Our UBS Optimus Foundation focuses on programs that benefit children worldwide. We do so because we understand that when children are educated, healthy and free from abuse, they are able to reach their full potential. So collaboration with World Child Cancer was a natural fit for us. Since 2010, they've worked in low-income countries in sub-Saharan Africa, training healthcare workers in treating childhood cancer. In Ghana, after seven years of partnership with the Korle Bu Teaching Hospital in Accra, survival rates at the hospital rose from 20% to 62%1 for certain cancers and national diagnosis more than tripled.

Those are the facts. But collaborations are about more than just numbers. They are driven by exceptional individuals. We think their stories have incredible power. And they should be told.

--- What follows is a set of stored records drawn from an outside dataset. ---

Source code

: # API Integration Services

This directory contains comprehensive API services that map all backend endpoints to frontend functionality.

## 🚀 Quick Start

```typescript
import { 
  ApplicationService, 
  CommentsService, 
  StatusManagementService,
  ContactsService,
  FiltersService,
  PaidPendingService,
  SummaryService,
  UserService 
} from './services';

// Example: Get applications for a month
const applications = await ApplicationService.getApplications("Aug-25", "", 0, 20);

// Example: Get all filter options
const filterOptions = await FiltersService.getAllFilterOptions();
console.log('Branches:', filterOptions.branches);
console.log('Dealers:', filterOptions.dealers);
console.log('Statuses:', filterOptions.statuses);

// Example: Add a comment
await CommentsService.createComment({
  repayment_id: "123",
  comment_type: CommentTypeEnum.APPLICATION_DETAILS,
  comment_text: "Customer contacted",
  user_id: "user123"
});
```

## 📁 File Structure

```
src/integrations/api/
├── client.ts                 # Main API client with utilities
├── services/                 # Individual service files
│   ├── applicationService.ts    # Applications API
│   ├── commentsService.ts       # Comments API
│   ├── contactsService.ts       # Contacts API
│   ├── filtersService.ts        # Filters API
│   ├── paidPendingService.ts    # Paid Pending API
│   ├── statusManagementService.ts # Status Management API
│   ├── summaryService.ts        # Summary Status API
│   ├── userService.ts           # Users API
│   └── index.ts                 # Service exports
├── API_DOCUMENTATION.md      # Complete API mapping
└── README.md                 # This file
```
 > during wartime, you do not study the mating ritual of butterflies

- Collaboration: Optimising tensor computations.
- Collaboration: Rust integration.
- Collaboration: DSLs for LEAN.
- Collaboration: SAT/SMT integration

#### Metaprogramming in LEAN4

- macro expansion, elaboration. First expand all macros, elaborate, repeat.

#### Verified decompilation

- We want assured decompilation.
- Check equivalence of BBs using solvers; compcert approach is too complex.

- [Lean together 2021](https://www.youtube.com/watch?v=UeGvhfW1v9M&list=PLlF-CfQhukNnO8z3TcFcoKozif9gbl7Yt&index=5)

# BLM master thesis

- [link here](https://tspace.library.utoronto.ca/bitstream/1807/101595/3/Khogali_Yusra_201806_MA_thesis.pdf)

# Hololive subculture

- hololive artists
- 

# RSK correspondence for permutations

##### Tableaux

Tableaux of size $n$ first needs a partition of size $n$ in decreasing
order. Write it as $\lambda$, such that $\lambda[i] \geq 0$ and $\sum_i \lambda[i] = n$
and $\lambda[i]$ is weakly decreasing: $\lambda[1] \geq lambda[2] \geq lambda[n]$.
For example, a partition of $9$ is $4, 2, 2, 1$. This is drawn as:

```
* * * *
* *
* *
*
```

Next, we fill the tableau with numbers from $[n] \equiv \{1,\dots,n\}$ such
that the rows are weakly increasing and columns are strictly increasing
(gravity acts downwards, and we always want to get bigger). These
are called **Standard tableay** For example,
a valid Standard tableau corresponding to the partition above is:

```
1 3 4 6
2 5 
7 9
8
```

Today, Professor Lorna Renner is the Head of the Pediatric Oncology Unit at Korle Bu Teaching Hospital. But when she first started working as a doctor in Ghana, she was an outlier amongst her medical peers – one of the few who wanted to stay. Between 1985 and 1994, 60% of medical graduates in Ghana took jobs overseas, attracted by better pay and working conditions.2

Starting out a resident at Korle Bu Teaching Hospital, she saw first-hand how the lack of expertise in treating childhood cancer and inaccessibility of funding was cause for national concern. (Children diagnosed with cancer in high-income countries have long-term cure rates over 80% whereas survival rates drop as low as 10% in lower- and middle-income countries).3 Lorna set off for the UK to specialize in pediatric oncology and to develop a network that would serve to further work in Ghana. Not returning to her country was never an option.

"In the UK, I was a spoke in a well-oiled wheel," she said. "I knew that in Ghana I would have to be the wheel." 2

Lorna returned to Ghana ready to make waves. She initiated the partnership between World Child Cancer and the Korle Bu Hospital, enabling them to provide specialist training for healthcare workers, support costs for vulnerable families, facilitate better patient follow-up and even begin community awareness and engagement activities.

Currently Lorna is one of three pediatric oncologists in a country of 27 million people. Since the partnership with World Child Cancer in 2010, the number of children in Ghana receiving cancer treatment each year has doubled. In 2019, the UBS Optimus Foundation began supporting World Child Cancer to scale up their efforts to provide specialist training, not just in Ghana but throughout West Africa by building Korle Bu Hospital's capacity to be a regional Center of Excellence for pediatric cancer diagnosis and treatment.